▶ [Your task] Extend the text about the Australian Government's Green Paper on streaming quotas and media reform from its final sentence.
[Selected passage — start]
Govt seeks feedback on local quota proposal for Streaming

The Australian Government has today released a Green Paper setting out proposed reforms to support the media industry and is seeking public and industry comment.

The paper proposes creating a law that requires Streaming services to invest a percentage of local revenue into local content, either in the form of commissions, co-productions or acquisitions of content (in Europe a similar levy is set at 30%).

The Green Paper also highlights that the business model of Australia’s free-to-air television businesses is under severe strain and proposes a new broadcasting licence structure for networks by using less radiofrequency spectrum.

The Government is seeking views on:

  • Offering commercial broadcasters the choice to operate under a new kind of commercial television broadcasting licence, with a reduced regulatory burden provided they agree to move at a future point to using less radiofrequency spectrum;
  • Promoting the public interest by using proceeds from freed-up spectrum to invest in Australian news and screen content;
  • Introducing an Australian content spend obligation on video-on-demand services; and
  • Formalising the role of national broadcasters as key providers of Australian content.

“The media landscape has changed significantly over the past decade, with faster internet allowing digital technologies to generate significant benefits for industry and consumers. However, these technologies have also fractured business models and rendered many of our regulatory structures obsolete,” Minister Fletcher said.

“With declining revenues, rising costs and an outdated regulatory framework, the capacity of Australia’s media sector to provide Australian programming, local content and public interest journalism is being challenged. These structural pressures have been accelerated by the economic impact of the COVID-19 pandemic, reinforcing the need for regulatory action.”

These proposed reforms are in addition to those announced as part of the 2020-21 Federal Budget to simplify regulations and inject $53 million into the development and production of local film and television content.

“What we are proposing would rebalance Australia’s media regulations so that the industry can continue to support jobs, connect communities, and keep Australian stories on our screens regardless of whether they prefer to watch free-to-air television, subscription television or video-on-demand services,” Minister Fletcher said.

To view the Green Paper, and for more information visit Department of Infrastructure, Transport, Regional Development and Communications website.

Submissions are due by 7 March 2021.

Media Entertainment & Arts Alliance statement:

MEAA CEO Paul Murphy says as thousands of skilled writers, directors, creatives, technicians, performers and other workers face an uncertain future, the need for the Federal Government to take regulatory action is critical.

“While we need to see more detail within the Government’s green paper, placing a requirement on streaming services to invest a percentage of their Australian revenue in local content gives a devastated local industry much hope for the future.” said Murphy.
[Selected passage — finish]
[Supplied data — start]
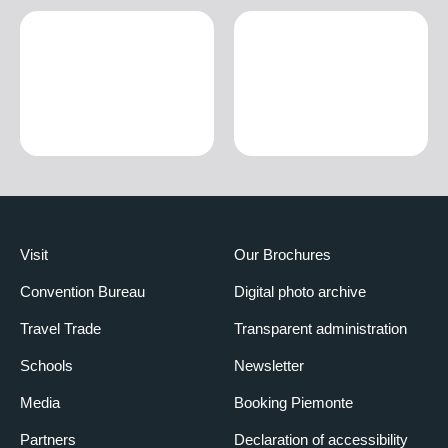
Visit
Our Brochures
Convention Bureau
Digital photo archive
Travel Trade
Transparent administration
Schools
Newsletter
Media
Booking Piemonte
Partners
Declaration of accessibility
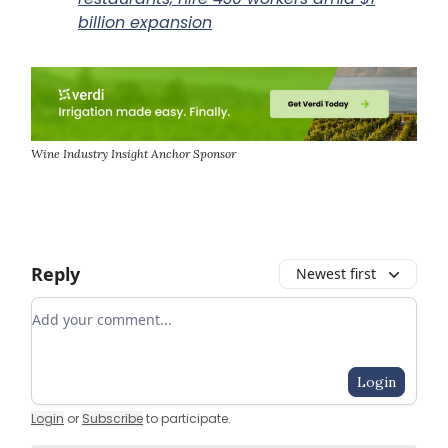
billion expansion
Wine Industry Insight Anchor Sponsor
Reply
Newest first
Add your comment
Login
Login
or
Subscribe
to participate
.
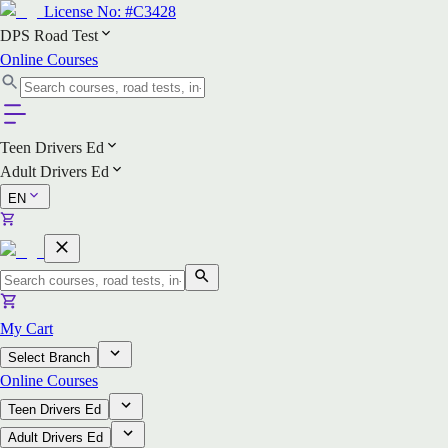
License No:
#C3428
DPS Road Test
Online Courses
Teen Drivers Ed
Adult Drivers Ed
EN
My Cart
Select Branch
Online Courses
Teen Drivers Ed
Adult Drivers Ed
[Supplied data — finish]
▶ [Reply to the task]
“We will be studying the green paper carefully, and consulting our members to prepare a submission in response.

“Getting this reform right will create thousands of jobs and also benefit audiences for generations to come by bringing more uniquely Australian stories to the screen.”

Screen Producers Australia:

SPA CEO Matthew Deaner stated: “After an incredibly hard year for the screen sector which has seen local stories suffer at the hands of content quota suspensions and production shutdowns, this is an exciting and welcome development for Australian audiences, as well as Australian creative workers and independent production businesses.

“Streaming services are now an entrenched part of the Australian entertainment and cultural landscape, deriving huge financial gain from operating here. Now is the time to be taking definitive steps to ensuring they make an appropriate contribution back to Australian audiences.

“Incorporating streaming platforms into the regulatory mix and leveling the regulatory playing field with the free-to-air networks will be crucial to unlocking the growth potential of our industry, delivering more jobs, added exports, extra economic activity and new high quality Australian content for audiences at home and abroad.

“I congratulate the Minister on this announcement. The success of this approach will in large part be determined by the underlying details of the scheme, and we look forward to working with the government on the details of this arrangement in the coming months.”

One Comment:

  1. Good article, but I would say that overseas streamers like Netflix know their situation, their ongoing investment in Australia will be based on overall value for money for them.
    Europe has a large and diverse audience, as does Asia, these large population zones have well established TV industries and product diversity so Netflix (as an example) will have a reasonable catalogue of genres to choose local content from and attract profitable new subscriptions.
    Australia obviously has diversity too, but its local content has to have global audience appeal, it will be an interesting challenge.